In my twenties I was blessed to visit his tomb in Padua, (Anthony was actually from Lisbon, Portugal but is always known as Anthony of Padua). I’ve never seen anything like the people walking by the wall where he is buried and touching it with their hands. It moved me so much. I’m certain that people who visit St Padre Pio or Our Lady of Lourdes have the same experience. I also felt that way visiting the tomb of St Aloysius in the church of Sant Ignazio in Rome ... and yet I was alone. I wrote down names of people who were sick with HIV/AIDS on little pieces of paper and stuck them into the bricks near St Aluigi Gonzaga. He is known in Italian as Luigi, but his own signature, we still have, is Aluigi.

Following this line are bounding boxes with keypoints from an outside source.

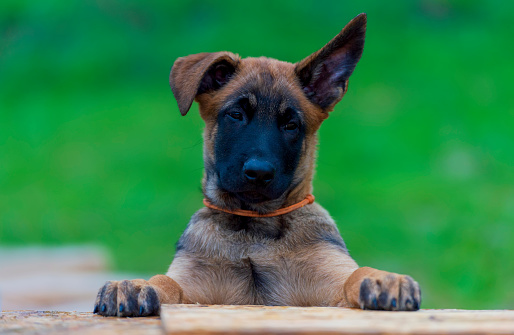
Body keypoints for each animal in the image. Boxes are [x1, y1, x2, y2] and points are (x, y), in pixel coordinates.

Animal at [93, 13, 420, 318]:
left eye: (291, 125)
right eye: (236, 115)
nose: (259, 173)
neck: (254, 232)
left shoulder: (330, 284)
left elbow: (355, 273)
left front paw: (383, 279)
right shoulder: (194, 290)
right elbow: (166, 281)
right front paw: (135, 284)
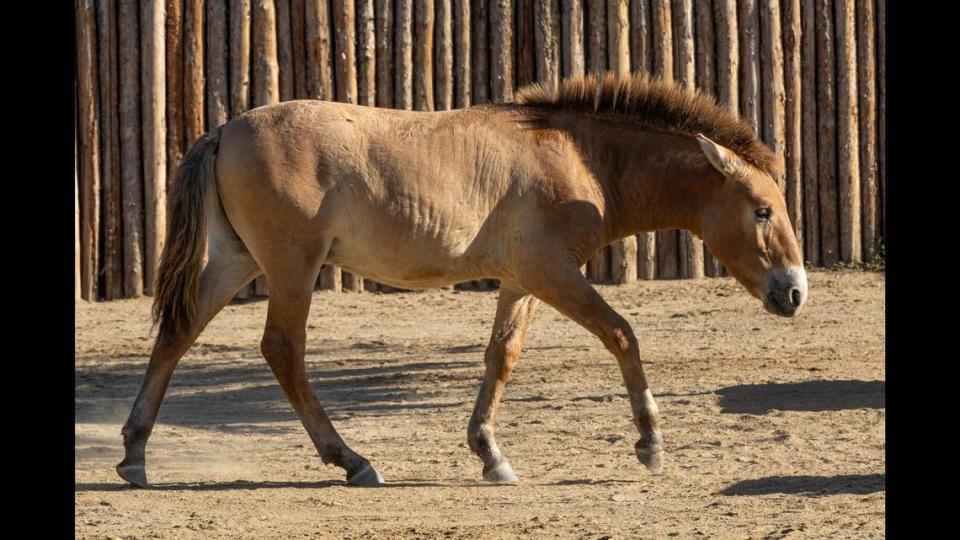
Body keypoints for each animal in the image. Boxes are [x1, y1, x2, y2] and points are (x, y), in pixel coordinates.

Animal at [120, 73, 808, 490]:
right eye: (762, 210)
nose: (795, 291)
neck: (578, 155)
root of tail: (223, 131)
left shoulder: (522, 282)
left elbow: (501, 357)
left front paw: (490, 454)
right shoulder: (552, 273)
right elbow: (622, 335)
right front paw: (651, 442)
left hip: (238, 263)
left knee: (178, 334)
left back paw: (134, 454)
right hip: (292, 268)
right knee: (282, 350)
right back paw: (352, 461)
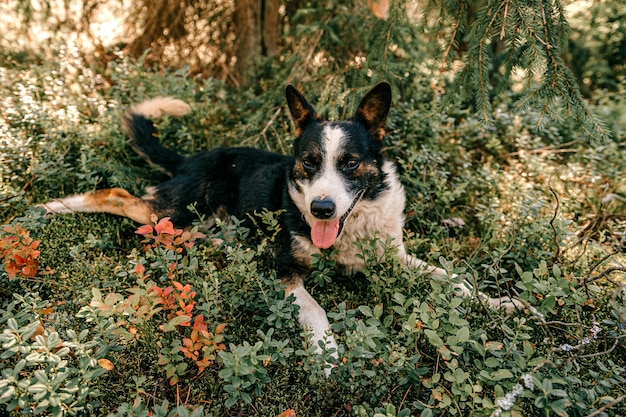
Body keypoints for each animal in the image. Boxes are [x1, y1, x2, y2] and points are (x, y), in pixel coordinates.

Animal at [42, 82, 520, 370]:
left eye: (350, 163)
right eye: (308, 162)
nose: (322, 209)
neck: (349, 231)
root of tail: (192, 158)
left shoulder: (396, 259)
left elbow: (453, 279)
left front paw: (504, 304)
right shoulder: (287, 274)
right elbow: (317, 310)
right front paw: (328, 359)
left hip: (188, 224)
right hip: (176, 211)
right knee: (116, 194)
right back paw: (57, 204)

Anthony was my Mom’s favorite saint and happens to be the most popular of all the millions of saints. He’s known for finding things that are lost. Mom always told us “He doesn’t exactly find it for you; he tells you where to look.” Last year in the middle of the pandemic, before the election, I lost my wallet and I felt him tell me to give up, it was gone. I forgive him because the address on my driver’s license was in Arroyo Seco, up North, 17 miles from Taos, and if I hadn’t gotten a new one I couldn’t have voted down here in Albuquerque.
I know that we all have several people that need healing. This year St Anthony follows the feast days of the Sacred Heart of Jesus and the Immaculate Heart of Mary. I promise to ask God during Mass tomorrow to answer all your prayers even if I have never met you ... God knows what you need.